Me redressant un peu, je décide de m'inspecter rapidement. Mon buste musculeux est couverts de bleus, comme mes bras et mes jambes. Rien de cassé semble t'il. C'est au moins ça de prit, pas vrai ? Bon, je ne pourrais pas draguer pendant quelques temps, c'est un fait. Mais de toutes façons, Bah ! Je n'ai jamais réussi à séduire quiconque et dans un soupir las, je me dis que ce n'est certainement pas avec Yamagashi que ça commencera. C'est peut-être ça, mon lot, mon revers de la médaille : ma solitude. Tiens, d'ailleurs, je ne me souviens pas avoir entendu parler ma compagne d'infortune d'un quelconque partenaire. Dans ce genre de cas, on veille à appeller la personne qui pourrait nous attendre à la maison, non ? Elle, si belle, seule ? J'en doute. Peut-être préfère t'elle multiplier les sex-friends, un truc du genre ? D'un sens, je me dis que la tournure de cette soirée n'est pas un mal en soi : j'aurais détesté imaginer que je n'étais qu'un nom sur une liste.
Mince... Me voilà possessif ? Exclusif ? Tu divagues, Macross. C'n'est pas le moment de t'occuper de ce genre de futilités ! Je me tape le front de ma propre bêtise alors que j'entends le bruit caractéristiques de getas sur un sol boiseux. "Les Amants" nous sont réservés, donc ce n'est pas un potentiel client. Pas plus qu'un des gérants, qui s'interdisent ce genre d'intrusion sauf en cas de demande ou de force majeure. Donc... C'est elle. Yamagashi sensei.
Mon coeur fait un bond dans ma poitrine avant de me donner l'impression de ne plus vouloir battre et mon estomac se noue pour descendre plus bas que mes couilles. Que vais-je dire ? Que vais-je faire ? Je n'en sais rien, je... je...je suis perdu, en détresse. Je me sens si mal envers elle...
Lâche, comme trop souvent ce soir, je ne la regarde pas et feint de ne pas l'avoir entendu, préférant m'interesser à l'agencement des roseaux entourant le bassin. Je suis soulagé que ce soit elle qui brise le silence que je trouve un peu trop pesant, lançant une banalité avec une gentille pique. Son sourire quand on s'est quittés dans la cour me revient en mémoire, rayon de soleil dans cette soirée de merde. Instinctivement, je regarde la main qui quelques minutes plus tôt serrait la sienne. C'est drôle, cette sensation me manque. Cette proximité aussi. C'est sûrement pour ça que je pose enfin sur elle un regard doux, empreint de tendresse. Sa petite leçon de chose parvient à me faire sourire un peu et je décide de tenter de lui rendre la pareille.

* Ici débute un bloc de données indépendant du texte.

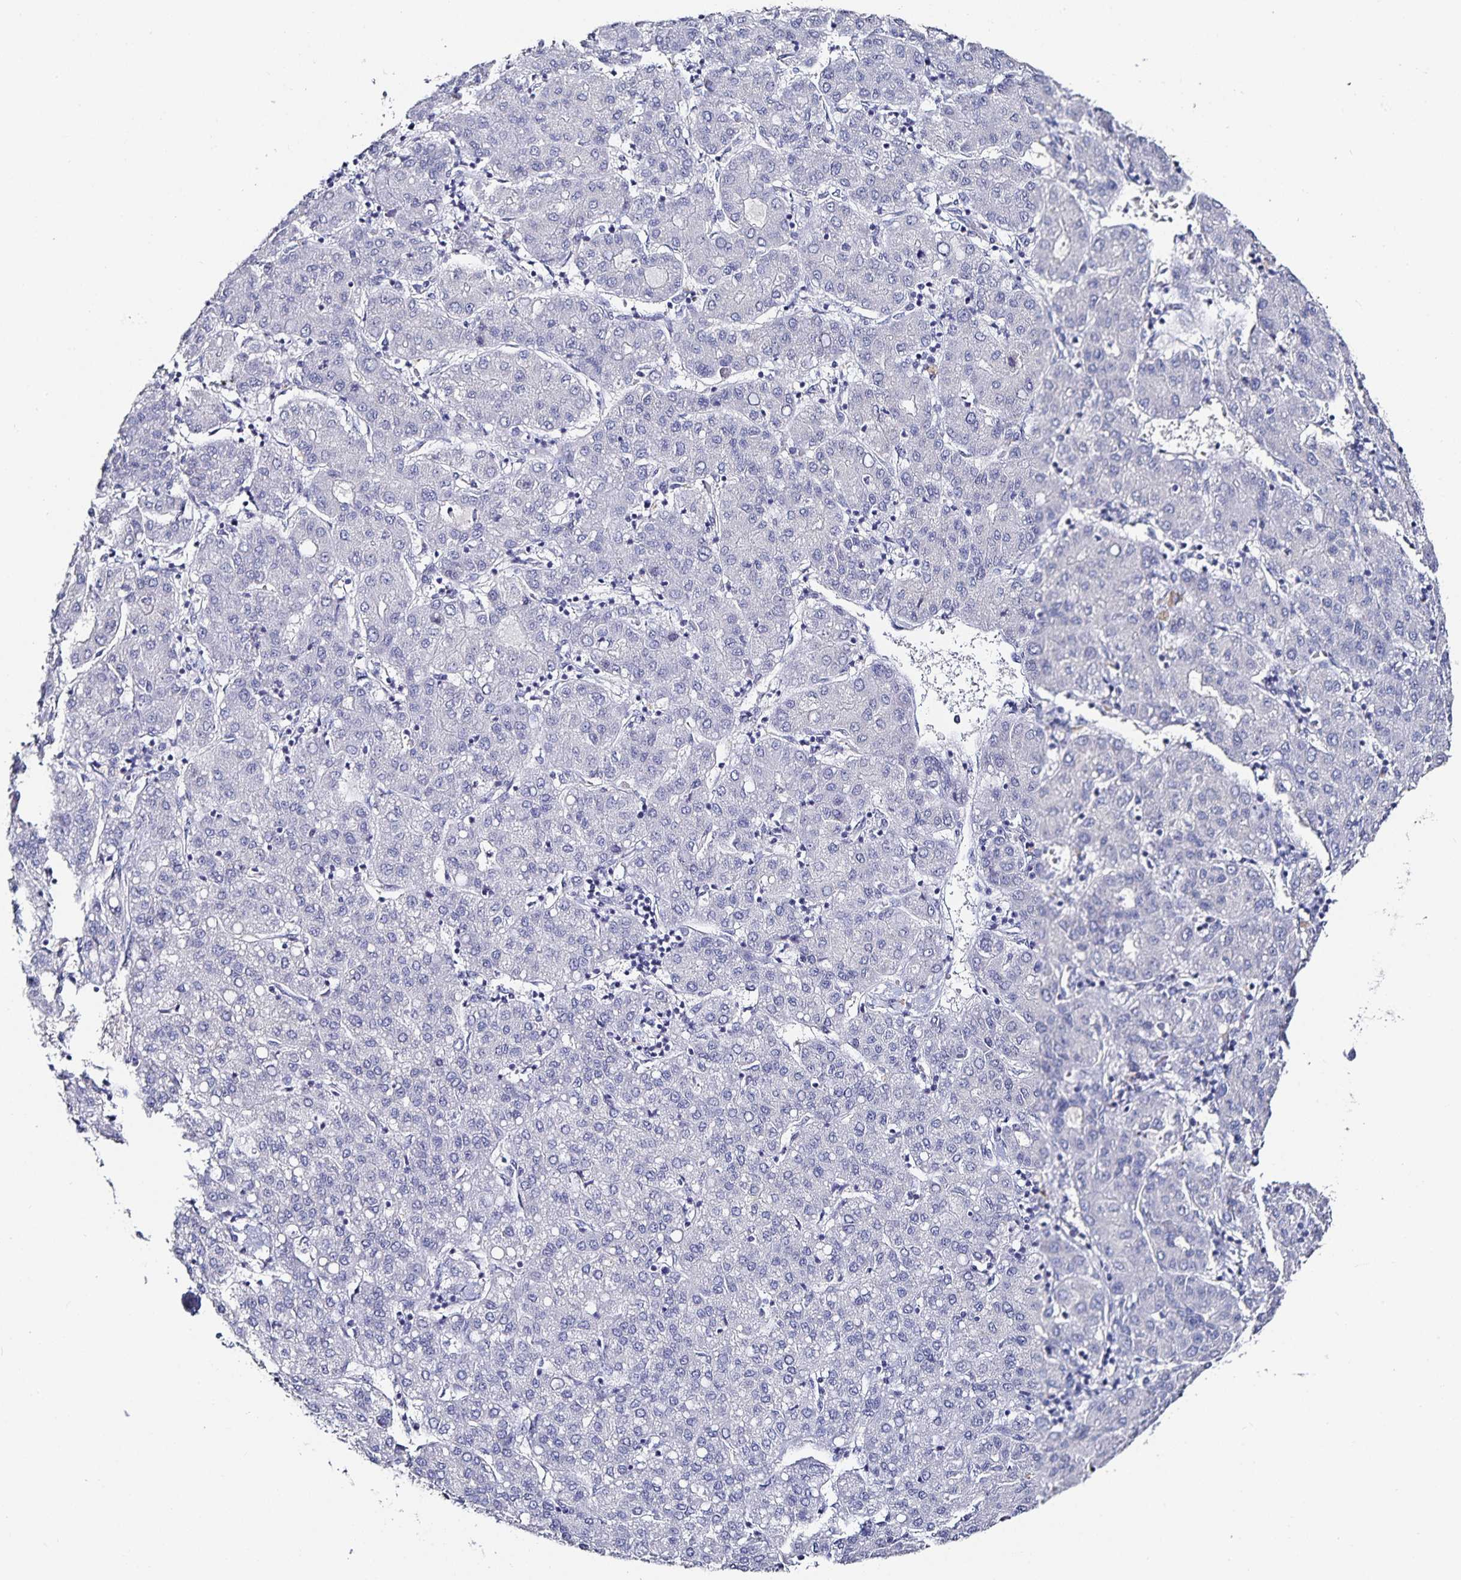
{"staining": {"intensity": "negative", "quantity": "none", "location": "none"}, "tissue": "liver cancer", "cell_type": "Tumor cells", "image_type": "cancer", "snomed": [{"axis": "morphology", "description": "Carcinoma, Hepatocellular, NOS"}, {"axis": "topography", "description": "Liver"}], "caption": "IHC image of neoplastic tissue: human hepatocellular carcinoma (liver) stained with DAB exhibits no significant protein staining in tumor cells. Brightfield microscopy of IHC stained with DAB (3,3'-diaminobenzidine) (brown) and hematoxylin (blue), captured at high magnification.", "gene": "TTR", "patient": {"sex": "male", "age": 65}}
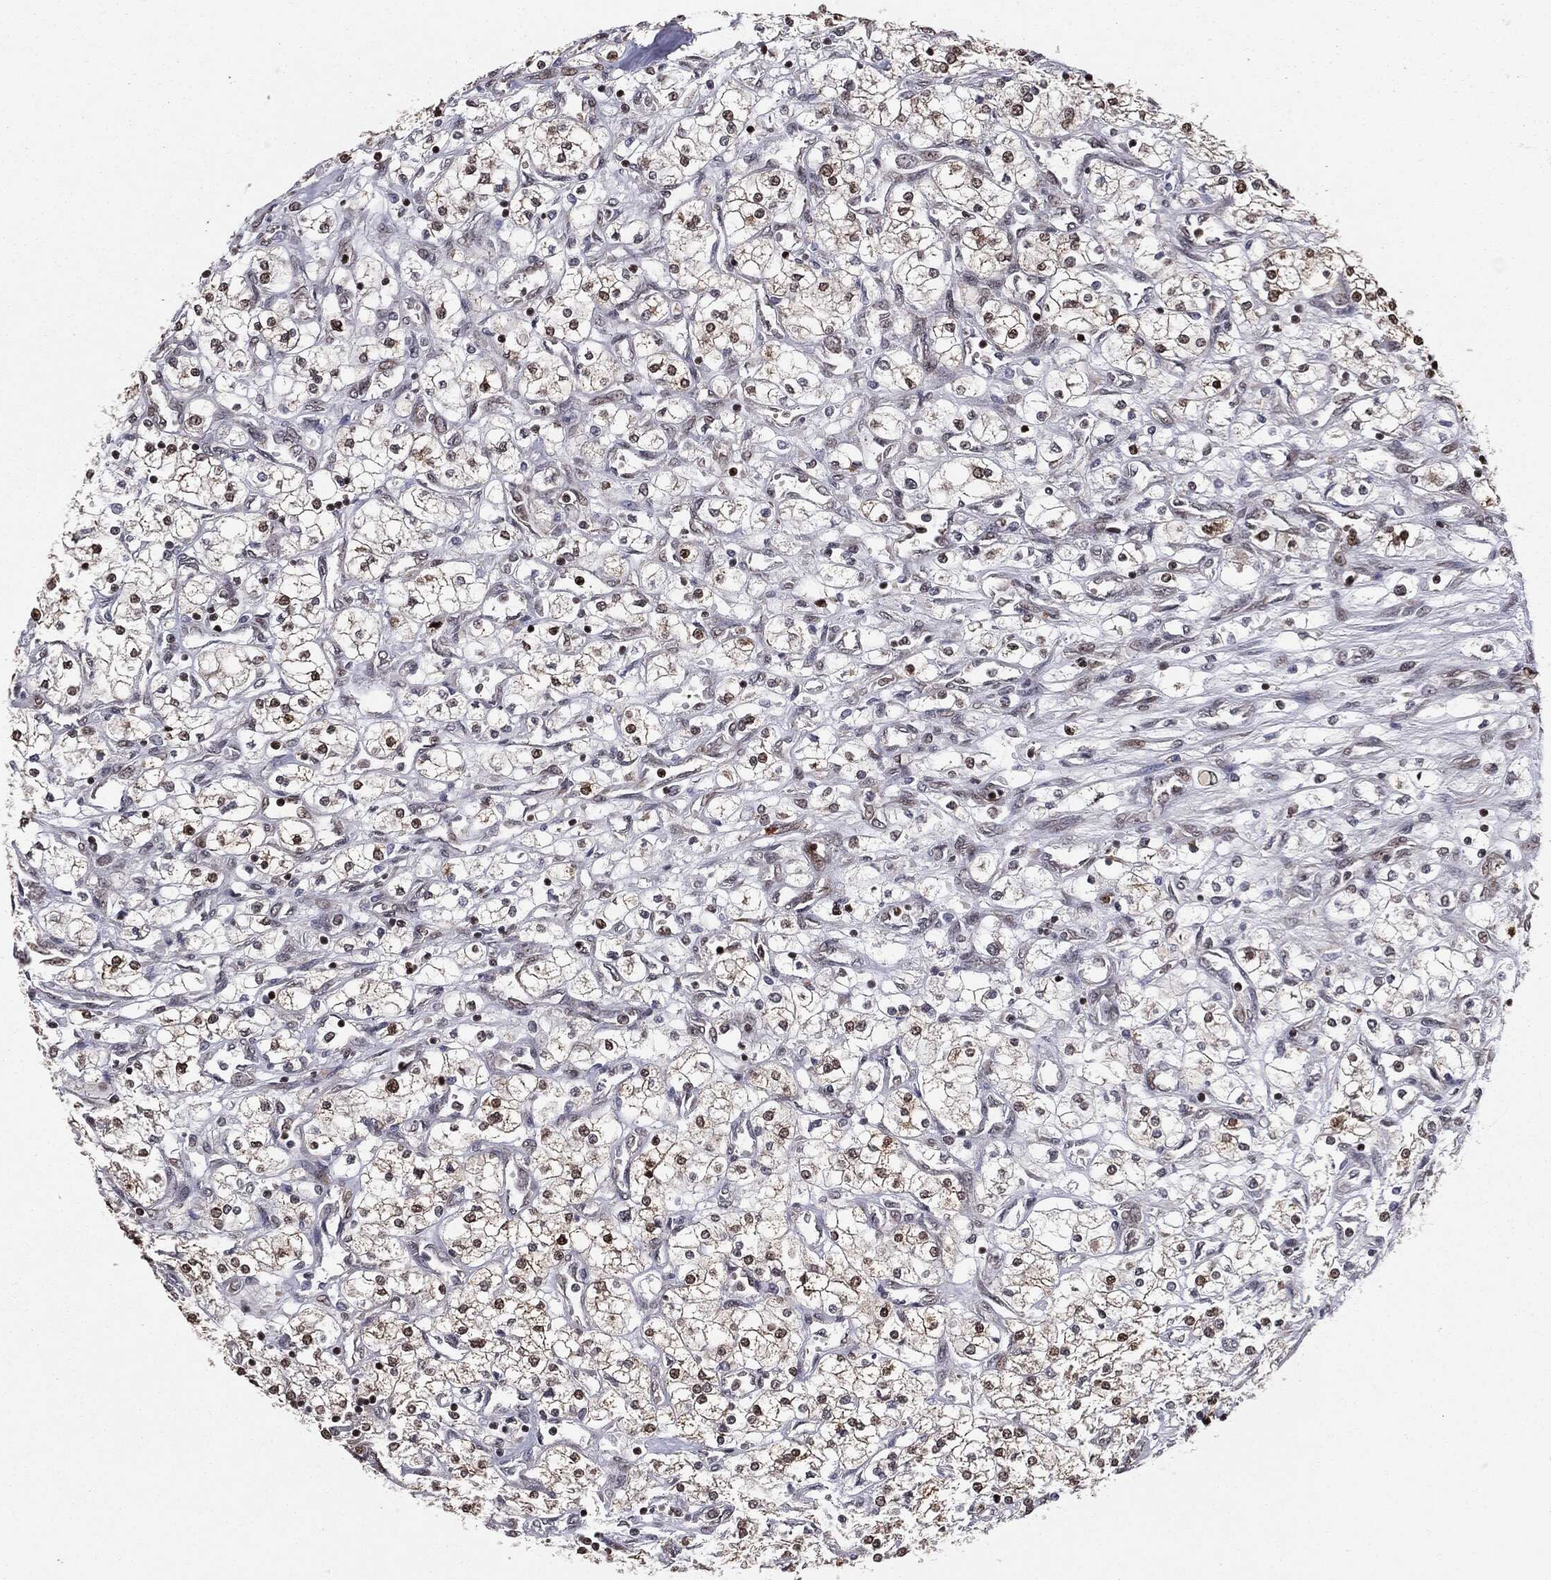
{"staining": {"intensity": "moderate", "quantity": "<25%", "location": "cytoplasmic/membranous,nuclear"}, "tissue": "renal cancer", "cell_type": "Tumor cells", "image_type": "cancer", "snomed": [{"axis": "morphology", "description": "Adenocarcinoma, NOS"}, {"axis": "topography", "description": "Kidney"}], "caption": "Immunohistochemistry staining of renal cancer (adenocarcinoma), which reveals low levels of moderate cytoplasmic/membranous and nuclear positivity in about <25% of tumor cells indicating moderate cytoplasmic/membranous and nuclear protein positivity. The staining was performed using DAB (brown) for protein detection and nuclei were counterstained in hematoxylin (blue).", "gene": "CHCHD2", "patient": {"sex": "male", "age": 80}}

- Fais simple, appelle moi "chéri" ou "mon coeur" ?
Un sourire à son encontre. Pas de piège dans mes mots, pas davantage de proposition. Juste un trait d'humour léger, pas forcément fin. Mais qu'importe ? L'air est lourd de tension entre nous et je pense qu'il faut arriver à changer ça. Je la vois changer de tête quand elle regarde la mienne et je me sens mal. Je sais que ce n'est pas la vue qui la dérange, mais plutôt les raisons de ces maux qui me défigurent. Se sentirait elle coupable ? Bon sang, mais elle est passée entre les mains de ces brutes, elle ! Je n'ai que quelques marques que le temps effacera. Elle est blessée plus intimement, et... et... Et un silence gêné se pose alors que je ne parviens plus à la regarder en face, que je me mords l'intérieur de la joue pour ne pas hurler ma peine. Celle que je ressens pour elle.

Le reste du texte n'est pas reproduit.